Like `RandomNormal` but values more than two standard deviations from the mean are discarded and redrawn. Useful for preventing extremely large initial weights.

```java
// Keras: kernel_initializer='truncated_normal'
// DL4J:
.weightInit(WeightInit.TRUNCATED_NORMAL)
```

### VarianceScaling

Scales the initialisation by a factor based on the number of input units, output units, or their average, depending on the `mode` and `distribution` settings.

| Keras mode | Keras distribution | DL4J equivalent             |
| ---------- | ------------------ | --------------------------- |
| `fan_in`   | `normal`           | `WeightInit.LECUN_NORMAL`   |
| `fan_in`   | `uniform`          | `WeightInit.LECUN_UNIFORM`  |
| `fan_avg`  | `normal`           | `WeightInit.XAVIER`         |
| `fan_avg`  | `uniform`          | `WeightInit.XAVIER_UNIFORM` |
| `fan_out`  | `normal`           | `WeightInit.RELU`           |
| `fan_out`  | `uniform`          | `WeightInit.RELU_UNIFORM`   |

### Orthogonal

Initialises weights as an (approximately) orthogonal matrix, computed via SVD. Helpful for very deep networks and gradient flow.

### Identity

Initialises the weight matrix as the identity matrix. Only applicable to square (2D) weight matrices.

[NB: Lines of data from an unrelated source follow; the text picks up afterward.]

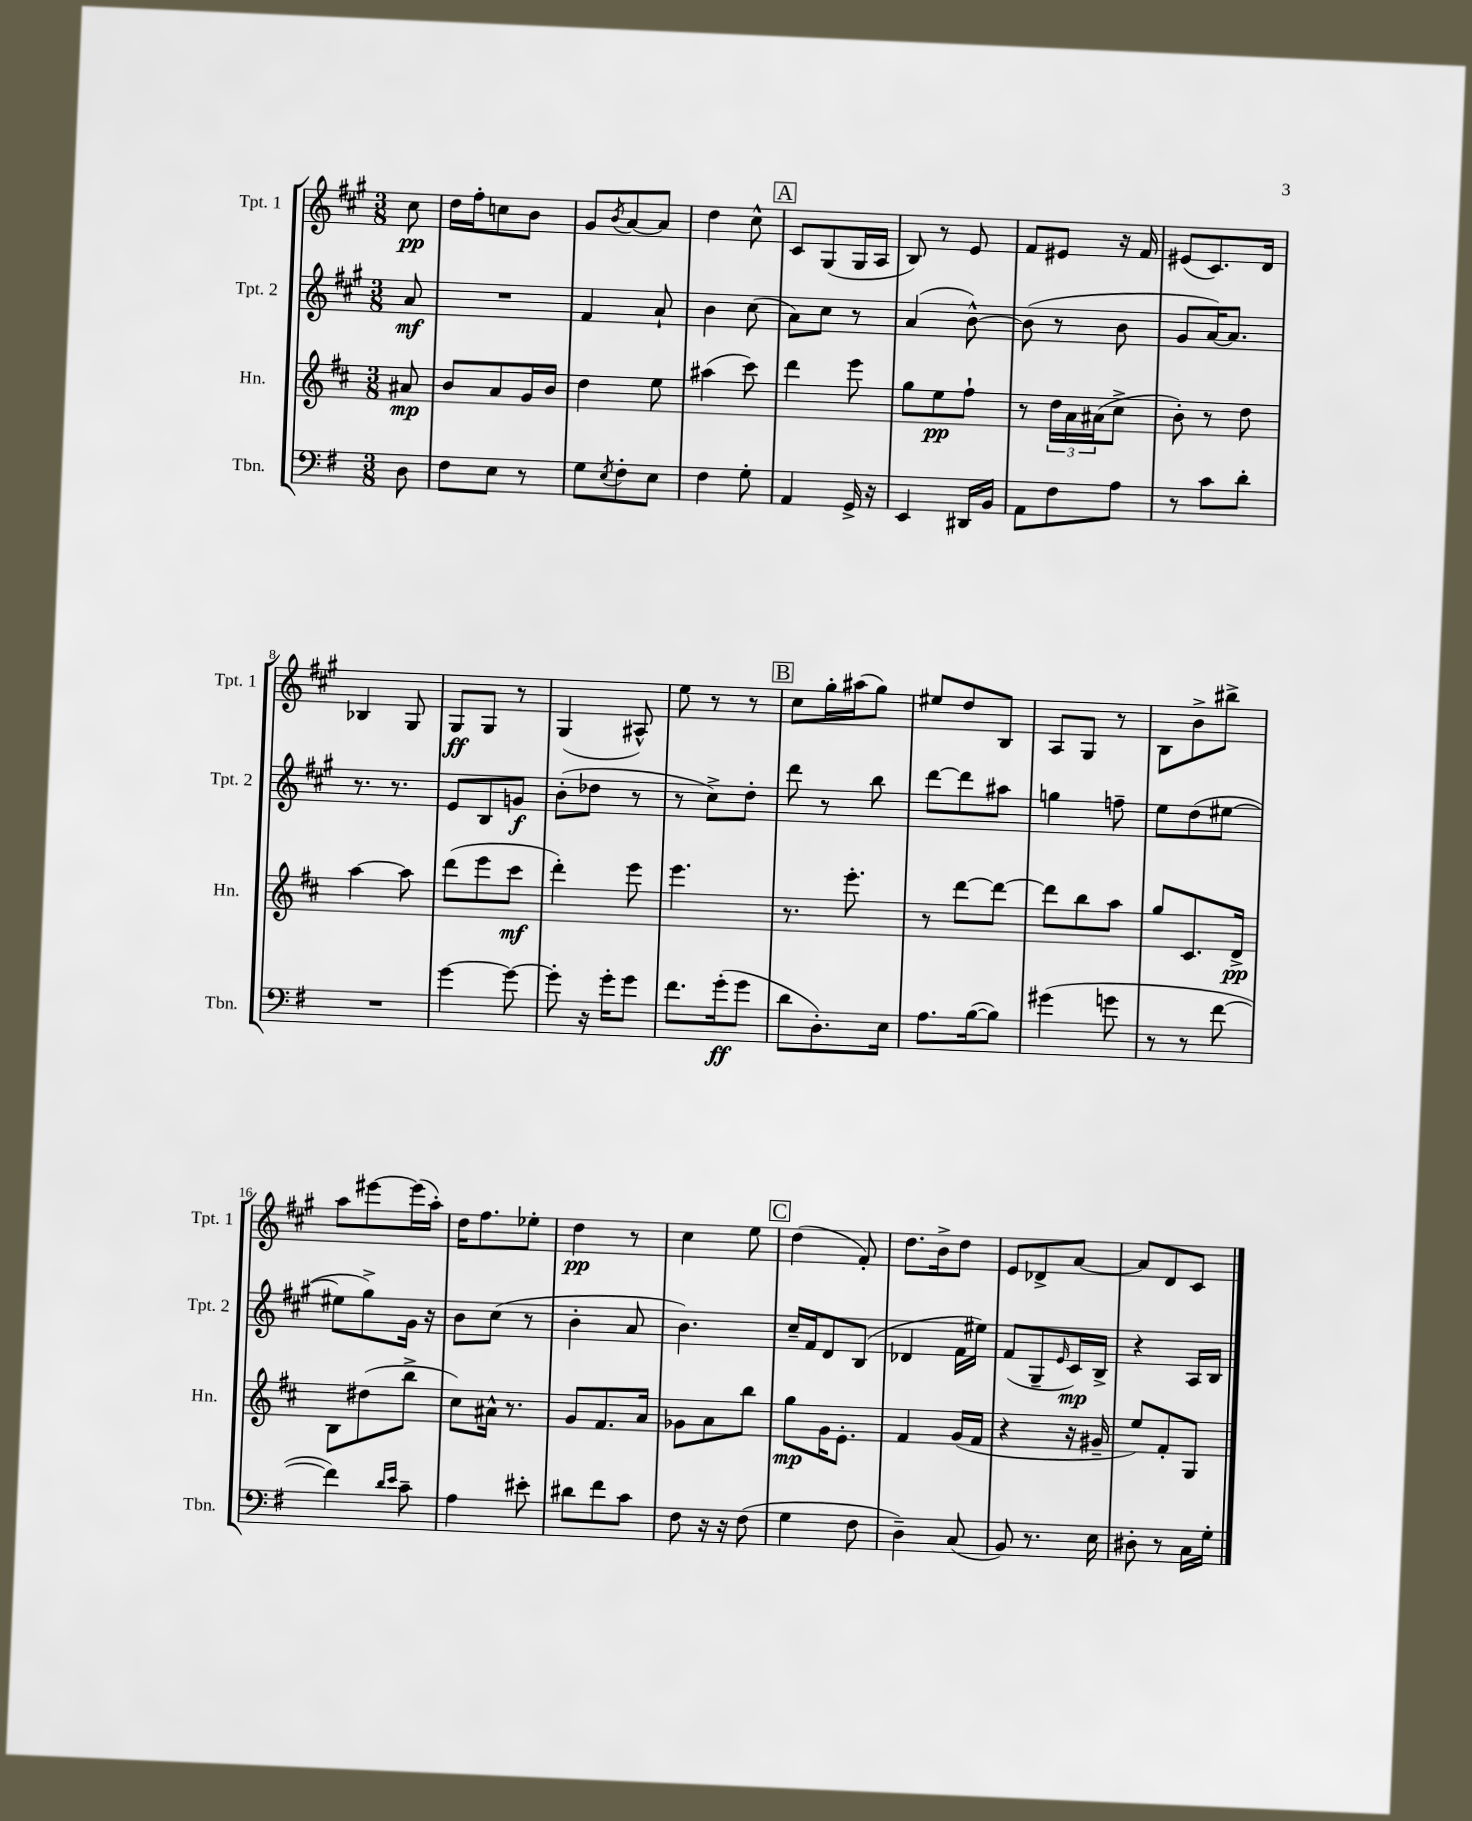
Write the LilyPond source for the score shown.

<<
\new StaffGroup <<
\new Staff = "s0" \with { instrumentName = "Tpt. 1" shortInstrumentName = "Tpt. 1" } {
    \clef treble \key a \major \numericTimeSignature \time 3/8 \partial 8
    cis''8\pp |
    d''16 fis''16-. c''8 b'8 |
    gis'8 \acciaccatura { b'8 } a'8~ a'8 |
    d''4 cis''8-^ |
    \mark \markup { \box "A" } cis'8 gis8( gis16 a16 |
    b8) r8 e'8 |
    fis'8 eis'8 r16 fis'16 |
    eis'8( cis'8.) d'16 |
    bes4 gis8 |
    gis8\ff gis8 r8 |
    gis4( ais8-^) |
    e''8 r8 r8 |
    \mark \markup { \box "B" } cis''8 gis''16-. ais''16( gis''8) |
    eis''8 d''8 b8 |
    a8 gis8 r8 |
    b8 b'8-> bis''8-> |
    a''8 eis'''8~ eis'''16( a''16-.) |
    d''16 fis''8. ees''8-. |
    d''4\pp r8 |
    cis''4 e''8 |
    \mark \markup { \box "C" } d''4( fis'8-.) |
    d''8. b'16-> d''8 |
    e'8 des'8-> a'8~ |
    a'8 d'8 cis'8 \bar "|." |
}
\new Staff = "s1" \with { instrumentName = "Tpt. 2" shortInstrumentName = "Tpt. 2" } {
    \clef treble \key a \major \numericTimeSignature \time 3/8 \partial 8
    a'8\mf |
    R4. |
    fis'4 a'8-! |
    b'4 cis''8( |
    \mark \markup { \box "A" } a'8) cis''8 r8 |
    a'4( b'8~-^) |
    b'8( r8 b'8 |
    gis'8 a'16~) a'8. |
    r8. r8. |
    e'8 b8 g'8\f |
    b'8-.( des''8 r8 |
    r8 cis''8->) d''8-. |
    \mark \markup { \box "B" } d'''8 r8 b''8 |
    d'''8~ d'''8 ais''8 |
    g''4 f''8-- |
    e''8 d''8( eis''8~ |
    eis''8 gis''8->) gis'16 r16 |
    b'8 cis''8( r8 |
    b'4-. a'8 |
    b'4.) |
    \mark \markup { \box "C" } cis''16-- fis'16 d'8 b8( |
    des'4 fis'16 eis''16) |
    fis'8( gis8-- \grace { e'16 } cis'16\mp) b16-> |
    r4 a16 b16 \bar "|." |
}
\new Staff = "s2" \with { instrumentName = "Hn." shortInstrumentName = "Hn." } {
    \clef treble \key d \major \numericTimeSignature \time 3/8 \partial 8
    ais'8\mp |
    b'8 a'8 g'16 b'16 |
    d''4 e''8 |
    ais''4( cis'''8) |
    \mark \markup { \box "A" } d'''4 e'''8 |
    g''8 e''8\pp fis''8-! |
    r8 \tuplet 3/2 { d''16 a'16 ais'16( } cis''8-> |
    b'8-.) r8 d''8 |
    a''4~ a''8 |
    d'''8( e'''8 cis'''8\mf |
    d'''4-.) e'''8 |
    e'''4. |
    \mark \markup { \box "B" } r8. e'''8.-. |
    r8 d'''8~ d'''8~ |
    d'''8 b''8 a''8 |
    g''8 cis'8. d'16->\pp |
    b8 dis''8( b''8-> |
    cis''8) ais'16-^ r8. |
    g'8 fis'8. a'16 |
    ges'8 a'8 b''8 |
    \mark \markup { \box "C" } g''8\mp g'16 e'8.-. |
    fis'4 g'16( fis'16 |
    r4 r16 gis'16-- |
    e''8) fis'8-. g8 \bar "|." |
}
\new Staff = "s3" \with { instrumentName = "Tbn." shortInstrumentName = "Tbn." } {
    \clef bass \key g \major \numericTimeSignature \time 3/8 \partial 8
    d8 |
    fis8 e8 r8 |
    g8 \acciaccatura { e8 } fis8-. e8 |
    fis4 g8-. |
    \mark \markup { \box "A" } a,4 g,16-> r16 |
    e,4 dis,16 b,16 |
    a,8 fis8 a8 |
    r8 c'8 d'8-. |
    R4. |
    g'4~ g'8~ |
    g'8-. r16 g'16-. g'8 |
    fis'8. g'16-.\ff( g'8 |
    \mark \markup { \box "B" } d'8 d8.-.) e16 |
    a8. b16~( b8) |
    gis'4( g'8 |
    r8 r8 fis'8~ |
    fis'4) \grace { d'16 e'16 } c'8-- |
    a4 eis'8-. |
    dis'8 fis'8 c'8 |
    fis8 r16 r16 fis8( |
    \mark \markup { \box "C" } g4 fis8 |
    d4--) c8( |
    b,8) r8. e16 |
    dis8-. r8 c16 g16-. \bar "|." |
}
>>
>>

### Glorot (Xavier) Initializers

The Glorot initializers (`glorot_normal` and `glorot_uniform`) scale the variance of the initial weights based on the number of input and output units. They are commonly used as defaults for dense and convolutional layers.

```java
// glorot_uniform (default in many Keras layers)
.weightInit(WeightInit.XAVIER_UNIFORM)

// glorot_normal
.weightInit(WeightInit.XAVIER)
```

### He Initializers

The He initializers (`he_normal` and `he_uniform`) are designed for layers with ReLU activations. They use only the fan-in (number of input units) for scaling.

```java
// he_normal
.weightInit(WeightInit.RELU)

// he_uniform
.weightInit(WeightInit.RELU_UNIFORM)
```

## Usage Example

```java
import org.deeplearning4j.nn.modelimport.keras.KerasModelImport;
import org.deeplearning4j.nn.multilayer.MultiLayerNetwork;

// Weight initializers are automatically mapped during import.
// If the model has already been trained and weights are saved, the
// initializer config is informational only — actual weights are loaded
// from the HDF5 file.
MultiLayerNetwork model = KerasModelImport.importKerasSequentialModelAndWeights("model.h5");
```

## Notes

* When importing a **trained** model (with saved weights), the initializer configuration is read but the actual parameter values from the checkpoint are used instead.
* When importing only a **model architecture** (no weights), the initializer determines the starting values for any subsequent training in DL4J.
* Custom Python initializers cannot be imported.